The threat provided by so many forcibles was incalculable.
Over the past three weeks, Crull-maldor had begun creating her own army of wyrmling runelords, twenty thousand strong.
Victory over the humans had come rapidly, it seemed.
After the binding, the human runelords had spent the greatest part of their strength attacking her fortress. But Crull-maldor’s counterattacks had been swift and brutal, decimating the humans until none had the strength to openly defy her any longer.

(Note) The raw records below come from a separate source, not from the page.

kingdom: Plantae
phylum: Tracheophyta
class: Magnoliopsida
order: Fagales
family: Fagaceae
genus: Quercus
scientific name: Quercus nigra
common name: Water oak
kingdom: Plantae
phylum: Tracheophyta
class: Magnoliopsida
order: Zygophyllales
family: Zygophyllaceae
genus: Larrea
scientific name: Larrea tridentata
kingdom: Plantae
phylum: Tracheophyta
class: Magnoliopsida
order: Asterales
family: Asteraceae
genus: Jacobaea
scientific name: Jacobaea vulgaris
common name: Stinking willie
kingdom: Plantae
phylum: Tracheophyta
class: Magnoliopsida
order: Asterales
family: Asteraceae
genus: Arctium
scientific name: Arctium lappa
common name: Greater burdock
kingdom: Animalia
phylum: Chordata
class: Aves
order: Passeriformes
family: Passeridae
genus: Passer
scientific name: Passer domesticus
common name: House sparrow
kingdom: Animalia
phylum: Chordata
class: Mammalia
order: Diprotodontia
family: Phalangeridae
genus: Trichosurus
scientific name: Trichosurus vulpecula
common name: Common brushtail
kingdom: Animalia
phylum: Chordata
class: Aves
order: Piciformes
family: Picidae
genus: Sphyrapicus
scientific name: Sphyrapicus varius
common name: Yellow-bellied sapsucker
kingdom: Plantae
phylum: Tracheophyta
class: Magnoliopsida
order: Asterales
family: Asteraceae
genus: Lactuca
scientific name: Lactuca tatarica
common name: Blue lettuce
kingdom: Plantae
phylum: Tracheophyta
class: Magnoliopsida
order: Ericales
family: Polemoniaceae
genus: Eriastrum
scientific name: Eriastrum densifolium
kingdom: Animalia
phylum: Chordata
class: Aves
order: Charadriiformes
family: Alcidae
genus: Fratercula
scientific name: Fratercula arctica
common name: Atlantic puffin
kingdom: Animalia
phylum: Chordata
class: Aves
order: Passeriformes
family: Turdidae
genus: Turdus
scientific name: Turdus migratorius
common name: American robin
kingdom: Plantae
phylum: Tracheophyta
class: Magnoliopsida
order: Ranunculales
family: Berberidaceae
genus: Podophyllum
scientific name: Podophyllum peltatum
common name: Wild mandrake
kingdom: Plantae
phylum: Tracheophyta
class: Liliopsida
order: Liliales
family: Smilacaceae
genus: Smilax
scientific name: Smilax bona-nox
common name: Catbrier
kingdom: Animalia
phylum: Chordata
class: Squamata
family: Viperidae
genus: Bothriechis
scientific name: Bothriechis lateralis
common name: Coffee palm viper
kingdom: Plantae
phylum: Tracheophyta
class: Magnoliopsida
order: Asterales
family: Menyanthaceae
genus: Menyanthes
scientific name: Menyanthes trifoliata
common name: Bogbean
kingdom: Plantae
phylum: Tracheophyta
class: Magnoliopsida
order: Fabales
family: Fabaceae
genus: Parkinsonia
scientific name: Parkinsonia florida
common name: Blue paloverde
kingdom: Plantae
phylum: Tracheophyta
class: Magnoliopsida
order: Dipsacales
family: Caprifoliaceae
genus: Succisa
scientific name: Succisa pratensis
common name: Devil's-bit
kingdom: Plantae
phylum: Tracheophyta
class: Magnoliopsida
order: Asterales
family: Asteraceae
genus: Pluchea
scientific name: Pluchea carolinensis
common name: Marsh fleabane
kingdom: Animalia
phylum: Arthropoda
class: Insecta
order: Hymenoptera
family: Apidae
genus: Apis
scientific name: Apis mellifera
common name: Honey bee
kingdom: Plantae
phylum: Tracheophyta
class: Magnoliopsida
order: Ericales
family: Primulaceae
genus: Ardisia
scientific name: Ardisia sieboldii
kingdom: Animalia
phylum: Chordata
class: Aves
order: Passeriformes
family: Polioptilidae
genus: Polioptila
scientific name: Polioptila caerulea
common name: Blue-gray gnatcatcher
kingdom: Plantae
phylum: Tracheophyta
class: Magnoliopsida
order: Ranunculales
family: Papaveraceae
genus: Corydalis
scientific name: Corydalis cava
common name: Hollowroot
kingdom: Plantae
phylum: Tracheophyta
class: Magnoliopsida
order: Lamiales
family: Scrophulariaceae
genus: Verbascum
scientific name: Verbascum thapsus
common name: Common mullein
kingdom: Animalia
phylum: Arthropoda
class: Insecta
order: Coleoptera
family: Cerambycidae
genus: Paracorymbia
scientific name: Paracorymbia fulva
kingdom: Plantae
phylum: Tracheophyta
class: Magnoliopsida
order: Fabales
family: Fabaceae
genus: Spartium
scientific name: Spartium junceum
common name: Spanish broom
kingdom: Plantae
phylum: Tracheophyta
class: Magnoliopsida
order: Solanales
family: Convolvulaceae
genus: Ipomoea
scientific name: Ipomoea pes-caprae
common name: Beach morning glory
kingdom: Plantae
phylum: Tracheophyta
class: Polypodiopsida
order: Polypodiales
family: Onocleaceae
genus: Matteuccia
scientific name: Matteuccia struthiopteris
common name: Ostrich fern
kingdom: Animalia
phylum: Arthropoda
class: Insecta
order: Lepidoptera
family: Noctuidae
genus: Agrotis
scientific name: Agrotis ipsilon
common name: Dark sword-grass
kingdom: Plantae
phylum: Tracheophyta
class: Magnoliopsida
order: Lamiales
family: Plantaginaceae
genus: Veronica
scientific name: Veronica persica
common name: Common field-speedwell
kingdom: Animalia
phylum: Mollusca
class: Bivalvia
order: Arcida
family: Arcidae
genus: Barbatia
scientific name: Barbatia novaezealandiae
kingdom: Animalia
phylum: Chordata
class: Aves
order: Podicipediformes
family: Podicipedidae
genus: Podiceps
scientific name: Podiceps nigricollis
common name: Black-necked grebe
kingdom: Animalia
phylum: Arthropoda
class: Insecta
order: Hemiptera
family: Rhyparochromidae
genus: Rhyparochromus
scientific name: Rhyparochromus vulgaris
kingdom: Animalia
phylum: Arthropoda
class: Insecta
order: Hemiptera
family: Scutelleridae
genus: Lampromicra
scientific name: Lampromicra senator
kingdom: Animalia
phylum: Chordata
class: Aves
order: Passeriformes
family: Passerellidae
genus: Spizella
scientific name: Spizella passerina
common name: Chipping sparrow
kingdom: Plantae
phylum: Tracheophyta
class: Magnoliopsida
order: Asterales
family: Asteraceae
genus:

She’d taken throngs of the small folk captive—marching them down into her fortress where they were either butchered for meat or put to the forcible.
The yo
ung men were the first to go—those who were strong in arms and firm in their courage, those who had no wives or children and therefore had little to lose.
Some had been taken slaves, sent to work the mines. Others were forced to gather cattle, horses, and fish for the wyrmling hordes, thus freeing her wyrmlings for the more important duties of guarding Crull-maldor’s empire.
The humans’ weapons had all been seized—as much as Crull-maldor had been able to find; their gold and treasures had all been looted.
Thus, her armies had subjugated the vast majority of humans in the Northern Wastes.
But her hold was tenuous. There was far too much to do. The women and children in her tunnels were struggling to carve their own armor. The smiths at the forges kept their hammers ringing night and day. Her troops were grappling to hold on to the human territories—even as her scouts raced to relieve the small folk of their blood metal.
The emperor was being stingy with his blood metal, keeping her weak.
Often, a new slave will strain at the bands that bind him, and that was an ever-present danger.
She could not afford to let the humans gain an advantage.
Not three hundred yards away, a dog was barking and snarling furiously at the edge of a small village, distraught at the scent of so many wrymlings nearby.
Crull-maldor knew that one of the humans from the village must have discovered the ore, probably within hours of the binding. Crull-maldor had sent her troops to mine this outcropping twice already; and both patrols had come back empty-handed, unable to locate the trove. Now she knew why.
“We should destroy the village,” Yikkarga suggested.
Crull-maldor scowled. She didn’t trust Yikkarga. He was the emperor’s man. It had only been six days since his ship had arrived from the mainland, and already he was seeking to wrest control of her troops from her.
Rumor said that Yikkarga was someone special. He was more than a runelord—he was under the protection of Lord Despair himself, and “could not be killed.”